DESCRIPTION OF THE TASK
Rewrite the records below as a Markdown table with the columns "No." and "Entry", covering only the part from the line containing "phylum: Basidiomycota" through the final line, both included. Put each line in its own row with a running number, and leave out any blank lines.

DATA SHOWN
....
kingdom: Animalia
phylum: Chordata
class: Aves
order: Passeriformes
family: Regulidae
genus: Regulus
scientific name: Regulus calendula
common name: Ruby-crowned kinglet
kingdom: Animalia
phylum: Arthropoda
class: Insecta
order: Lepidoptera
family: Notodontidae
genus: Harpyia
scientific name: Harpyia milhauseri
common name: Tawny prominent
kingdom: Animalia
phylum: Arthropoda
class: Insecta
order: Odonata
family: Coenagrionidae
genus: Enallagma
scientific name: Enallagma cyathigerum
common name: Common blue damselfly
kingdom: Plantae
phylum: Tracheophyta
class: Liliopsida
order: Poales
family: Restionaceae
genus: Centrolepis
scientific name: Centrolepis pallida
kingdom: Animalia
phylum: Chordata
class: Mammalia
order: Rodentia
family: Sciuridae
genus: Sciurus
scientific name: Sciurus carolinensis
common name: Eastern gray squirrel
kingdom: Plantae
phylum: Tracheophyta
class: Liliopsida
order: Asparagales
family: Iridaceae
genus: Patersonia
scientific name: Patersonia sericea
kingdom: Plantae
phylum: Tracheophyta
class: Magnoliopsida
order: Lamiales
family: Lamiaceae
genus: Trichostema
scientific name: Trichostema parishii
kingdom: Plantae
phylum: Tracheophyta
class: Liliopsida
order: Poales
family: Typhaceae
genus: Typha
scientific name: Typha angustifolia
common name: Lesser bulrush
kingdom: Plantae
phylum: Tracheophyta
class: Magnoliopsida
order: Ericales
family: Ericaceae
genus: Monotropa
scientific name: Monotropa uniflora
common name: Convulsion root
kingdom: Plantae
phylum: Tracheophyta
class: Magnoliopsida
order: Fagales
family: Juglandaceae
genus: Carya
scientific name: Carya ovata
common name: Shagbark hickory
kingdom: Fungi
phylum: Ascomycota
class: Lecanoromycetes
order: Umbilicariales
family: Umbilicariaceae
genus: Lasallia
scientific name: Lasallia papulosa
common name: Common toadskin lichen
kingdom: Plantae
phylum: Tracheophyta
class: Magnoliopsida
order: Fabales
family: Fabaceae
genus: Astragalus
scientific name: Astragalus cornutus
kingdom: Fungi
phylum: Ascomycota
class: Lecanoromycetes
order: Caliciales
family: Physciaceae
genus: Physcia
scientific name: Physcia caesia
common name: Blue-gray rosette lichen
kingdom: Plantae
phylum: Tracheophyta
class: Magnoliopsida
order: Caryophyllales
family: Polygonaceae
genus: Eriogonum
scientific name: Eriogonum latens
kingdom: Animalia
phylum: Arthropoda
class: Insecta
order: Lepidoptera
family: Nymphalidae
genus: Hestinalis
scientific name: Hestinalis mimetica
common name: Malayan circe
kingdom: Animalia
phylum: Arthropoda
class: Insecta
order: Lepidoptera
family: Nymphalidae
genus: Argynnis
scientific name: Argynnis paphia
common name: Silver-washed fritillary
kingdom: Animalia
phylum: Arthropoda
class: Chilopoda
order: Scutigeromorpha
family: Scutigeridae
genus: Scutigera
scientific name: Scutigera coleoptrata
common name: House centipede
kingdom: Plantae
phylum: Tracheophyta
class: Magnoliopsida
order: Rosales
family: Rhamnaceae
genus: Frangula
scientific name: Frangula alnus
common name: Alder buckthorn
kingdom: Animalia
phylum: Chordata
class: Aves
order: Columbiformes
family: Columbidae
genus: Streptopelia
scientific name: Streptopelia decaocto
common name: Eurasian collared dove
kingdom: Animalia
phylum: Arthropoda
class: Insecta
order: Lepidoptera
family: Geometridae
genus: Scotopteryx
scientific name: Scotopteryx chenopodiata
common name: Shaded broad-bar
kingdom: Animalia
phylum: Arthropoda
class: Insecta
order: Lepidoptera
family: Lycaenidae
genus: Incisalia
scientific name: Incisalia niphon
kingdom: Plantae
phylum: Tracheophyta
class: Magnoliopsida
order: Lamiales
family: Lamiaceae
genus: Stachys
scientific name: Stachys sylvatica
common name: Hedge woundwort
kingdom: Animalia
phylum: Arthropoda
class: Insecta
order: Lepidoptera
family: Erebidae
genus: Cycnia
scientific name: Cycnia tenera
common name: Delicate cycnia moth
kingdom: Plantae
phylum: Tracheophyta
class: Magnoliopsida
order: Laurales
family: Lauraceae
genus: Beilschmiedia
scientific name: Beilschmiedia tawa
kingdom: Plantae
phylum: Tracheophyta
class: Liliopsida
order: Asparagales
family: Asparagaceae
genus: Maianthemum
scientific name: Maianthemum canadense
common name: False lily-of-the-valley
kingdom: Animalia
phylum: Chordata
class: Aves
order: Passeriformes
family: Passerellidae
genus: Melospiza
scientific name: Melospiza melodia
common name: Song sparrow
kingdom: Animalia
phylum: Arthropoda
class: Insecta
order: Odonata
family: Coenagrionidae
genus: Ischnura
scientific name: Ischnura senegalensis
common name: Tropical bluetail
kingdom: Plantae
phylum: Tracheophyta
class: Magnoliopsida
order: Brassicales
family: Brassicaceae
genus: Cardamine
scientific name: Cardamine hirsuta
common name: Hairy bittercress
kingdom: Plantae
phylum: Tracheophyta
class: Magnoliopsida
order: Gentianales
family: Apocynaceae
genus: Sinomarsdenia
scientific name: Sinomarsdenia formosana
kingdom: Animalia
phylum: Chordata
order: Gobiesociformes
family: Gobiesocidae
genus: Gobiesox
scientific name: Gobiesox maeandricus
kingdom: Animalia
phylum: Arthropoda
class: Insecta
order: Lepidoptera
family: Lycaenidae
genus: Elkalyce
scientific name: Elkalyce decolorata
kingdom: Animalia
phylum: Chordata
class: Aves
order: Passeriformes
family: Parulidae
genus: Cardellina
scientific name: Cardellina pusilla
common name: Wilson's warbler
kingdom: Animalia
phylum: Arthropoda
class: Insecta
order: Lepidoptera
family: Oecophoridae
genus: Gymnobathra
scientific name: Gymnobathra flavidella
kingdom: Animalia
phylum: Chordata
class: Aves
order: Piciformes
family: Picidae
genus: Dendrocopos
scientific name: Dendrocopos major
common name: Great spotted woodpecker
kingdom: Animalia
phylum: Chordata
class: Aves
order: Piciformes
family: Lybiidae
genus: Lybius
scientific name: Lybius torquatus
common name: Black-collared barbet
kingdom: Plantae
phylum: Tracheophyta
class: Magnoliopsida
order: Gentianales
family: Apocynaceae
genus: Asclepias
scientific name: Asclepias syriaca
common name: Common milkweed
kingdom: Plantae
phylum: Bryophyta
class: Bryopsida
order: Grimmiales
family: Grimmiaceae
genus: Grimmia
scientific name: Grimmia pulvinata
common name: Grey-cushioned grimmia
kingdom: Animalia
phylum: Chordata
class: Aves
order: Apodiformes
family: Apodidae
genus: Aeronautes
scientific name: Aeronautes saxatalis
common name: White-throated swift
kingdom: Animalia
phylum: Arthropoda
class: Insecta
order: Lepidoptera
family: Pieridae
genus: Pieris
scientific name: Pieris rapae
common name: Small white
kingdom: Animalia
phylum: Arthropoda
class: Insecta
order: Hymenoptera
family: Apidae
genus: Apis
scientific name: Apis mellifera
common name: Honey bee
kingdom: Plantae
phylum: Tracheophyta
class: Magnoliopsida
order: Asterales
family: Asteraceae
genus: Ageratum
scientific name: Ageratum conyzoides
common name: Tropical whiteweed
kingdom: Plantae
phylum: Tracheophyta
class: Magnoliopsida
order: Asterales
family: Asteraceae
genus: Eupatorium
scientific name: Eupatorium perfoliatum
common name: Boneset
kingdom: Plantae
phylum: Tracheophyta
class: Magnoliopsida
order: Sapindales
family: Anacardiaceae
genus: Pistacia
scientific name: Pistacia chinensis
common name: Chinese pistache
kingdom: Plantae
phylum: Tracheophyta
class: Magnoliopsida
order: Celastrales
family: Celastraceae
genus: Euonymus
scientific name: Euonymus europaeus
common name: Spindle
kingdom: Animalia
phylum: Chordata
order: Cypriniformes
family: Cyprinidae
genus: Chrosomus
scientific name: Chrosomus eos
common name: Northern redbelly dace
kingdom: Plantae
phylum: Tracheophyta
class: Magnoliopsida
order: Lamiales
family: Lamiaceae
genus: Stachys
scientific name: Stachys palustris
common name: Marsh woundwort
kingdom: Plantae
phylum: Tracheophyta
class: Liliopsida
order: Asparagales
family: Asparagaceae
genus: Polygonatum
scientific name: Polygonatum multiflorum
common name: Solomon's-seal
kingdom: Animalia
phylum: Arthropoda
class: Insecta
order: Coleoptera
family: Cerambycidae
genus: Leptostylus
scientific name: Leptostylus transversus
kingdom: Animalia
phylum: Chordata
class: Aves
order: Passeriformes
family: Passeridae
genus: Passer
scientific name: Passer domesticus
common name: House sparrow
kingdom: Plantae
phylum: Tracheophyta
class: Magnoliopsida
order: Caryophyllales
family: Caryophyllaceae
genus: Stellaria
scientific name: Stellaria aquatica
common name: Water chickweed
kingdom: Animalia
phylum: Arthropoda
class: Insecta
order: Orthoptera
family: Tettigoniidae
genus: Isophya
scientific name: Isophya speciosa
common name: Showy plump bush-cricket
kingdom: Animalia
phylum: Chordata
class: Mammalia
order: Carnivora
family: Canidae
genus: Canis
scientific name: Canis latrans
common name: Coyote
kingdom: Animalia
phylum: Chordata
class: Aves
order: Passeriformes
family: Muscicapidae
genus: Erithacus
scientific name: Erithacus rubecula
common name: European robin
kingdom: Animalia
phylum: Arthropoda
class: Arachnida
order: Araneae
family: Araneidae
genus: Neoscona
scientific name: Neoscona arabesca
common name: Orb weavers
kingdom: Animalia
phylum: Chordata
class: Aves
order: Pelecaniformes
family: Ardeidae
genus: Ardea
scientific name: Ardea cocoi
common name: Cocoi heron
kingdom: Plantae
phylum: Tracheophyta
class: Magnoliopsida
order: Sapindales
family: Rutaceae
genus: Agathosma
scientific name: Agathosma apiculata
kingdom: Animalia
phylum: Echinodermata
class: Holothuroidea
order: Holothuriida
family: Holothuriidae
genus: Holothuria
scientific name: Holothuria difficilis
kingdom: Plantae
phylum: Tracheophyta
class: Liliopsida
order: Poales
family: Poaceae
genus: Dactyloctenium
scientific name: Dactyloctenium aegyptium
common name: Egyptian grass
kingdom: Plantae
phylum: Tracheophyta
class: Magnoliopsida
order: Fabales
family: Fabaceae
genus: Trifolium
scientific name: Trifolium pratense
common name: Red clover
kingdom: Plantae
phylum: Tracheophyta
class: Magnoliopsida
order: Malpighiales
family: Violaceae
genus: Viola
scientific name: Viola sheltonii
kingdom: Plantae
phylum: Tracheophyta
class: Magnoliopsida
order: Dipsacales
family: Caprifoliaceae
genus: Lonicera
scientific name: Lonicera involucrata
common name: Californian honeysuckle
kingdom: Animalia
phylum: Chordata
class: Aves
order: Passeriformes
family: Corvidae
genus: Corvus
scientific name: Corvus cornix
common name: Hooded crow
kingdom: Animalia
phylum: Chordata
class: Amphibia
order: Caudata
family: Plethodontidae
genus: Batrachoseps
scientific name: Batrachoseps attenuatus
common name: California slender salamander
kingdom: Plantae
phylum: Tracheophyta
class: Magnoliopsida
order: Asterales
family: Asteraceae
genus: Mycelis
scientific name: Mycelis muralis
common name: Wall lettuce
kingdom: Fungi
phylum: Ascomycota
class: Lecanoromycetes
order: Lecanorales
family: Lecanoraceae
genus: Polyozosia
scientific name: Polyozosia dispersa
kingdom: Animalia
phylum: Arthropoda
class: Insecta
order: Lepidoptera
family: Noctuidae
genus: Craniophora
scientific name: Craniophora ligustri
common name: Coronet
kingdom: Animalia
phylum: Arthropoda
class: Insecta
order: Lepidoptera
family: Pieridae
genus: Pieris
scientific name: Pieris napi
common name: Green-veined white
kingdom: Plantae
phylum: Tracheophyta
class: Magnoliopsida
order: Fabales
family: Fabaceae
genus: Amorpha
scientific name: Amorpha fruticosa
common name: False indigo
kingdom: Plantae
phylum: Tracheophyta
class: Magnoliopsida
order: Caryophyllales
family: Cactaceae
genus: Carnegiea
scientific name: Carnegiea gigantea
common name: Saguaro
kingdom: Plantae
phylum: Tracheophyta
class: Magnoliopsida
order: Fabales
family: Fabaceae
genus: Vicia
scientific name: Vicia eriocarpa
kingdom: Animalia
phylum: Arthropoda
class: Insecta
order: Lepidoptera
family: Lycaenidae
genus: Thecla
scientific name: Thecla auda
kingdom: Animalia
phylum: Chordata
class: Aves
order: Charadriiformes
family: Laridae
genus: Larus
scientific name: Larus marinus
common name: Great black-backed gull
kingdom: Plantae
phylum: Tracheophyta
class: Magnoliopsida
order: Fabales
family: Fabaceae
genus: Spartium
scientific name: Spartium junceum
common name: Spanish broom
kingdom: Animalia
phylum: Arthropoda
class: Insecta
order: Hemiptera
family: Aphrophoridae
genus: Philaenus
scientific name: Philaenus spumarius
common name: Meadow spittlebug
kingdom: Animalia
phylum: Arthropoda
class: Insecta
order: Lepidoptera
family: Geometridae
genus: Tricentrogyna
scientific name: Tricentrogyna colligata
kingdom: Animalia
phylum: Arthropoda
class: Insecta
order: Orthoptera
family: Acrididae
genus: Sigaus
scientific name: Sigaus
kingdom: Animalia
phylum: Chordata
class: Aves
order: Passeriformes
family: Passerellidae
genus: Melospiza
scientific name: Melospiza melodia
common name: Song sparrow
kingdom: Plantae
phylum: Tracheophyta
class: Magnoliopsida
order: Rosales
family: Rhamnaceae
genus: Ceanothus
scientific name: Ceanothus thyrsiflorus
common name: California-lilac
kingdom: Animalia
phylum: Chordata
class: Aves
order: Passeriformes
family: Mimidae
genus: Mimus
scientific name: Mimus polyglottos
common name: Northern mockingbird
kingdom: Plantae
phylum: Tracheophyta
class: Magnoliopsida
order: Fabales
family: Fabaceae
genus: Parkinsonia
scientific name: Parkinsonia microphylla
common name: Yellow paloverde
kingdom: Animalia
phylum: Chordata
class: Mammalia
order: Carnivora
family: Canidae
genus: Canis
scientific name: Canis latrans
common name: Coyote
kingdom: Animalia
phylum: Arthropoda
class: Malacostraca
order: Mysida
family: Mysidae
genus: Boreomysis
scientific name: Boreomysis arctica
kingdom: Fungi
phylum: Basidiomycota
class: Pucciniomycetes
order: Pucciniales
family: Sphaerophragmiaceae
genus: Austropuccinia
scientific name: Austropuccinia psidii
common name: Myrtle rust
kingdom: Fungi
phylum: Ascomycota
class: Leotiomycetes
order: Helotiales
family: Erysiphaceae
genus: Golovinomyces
....
FINAL RESULT
| No. | Entry |
|---|---|
| 1 | phylum: Basidiomycota |
| 2 | class: Pucciniomycetes |
| 3 | order: Pucciniales |
| 4 | family: Sphaerophragmiaceae |
| 5 | genus: Austropuccinia |
| 6 | scientific name: Austropuccinia psidii |
| 7 | common name: Myrtle rust |
| 8 | kingdom: Fungi |
| 9 | phylum: Ascomycota |
| 10 | class: Leotiomycetes |
| 11 | order: Helotiales |
| 12 | family: Erysiphaceae |
| 13 | genus: Golovinomyces |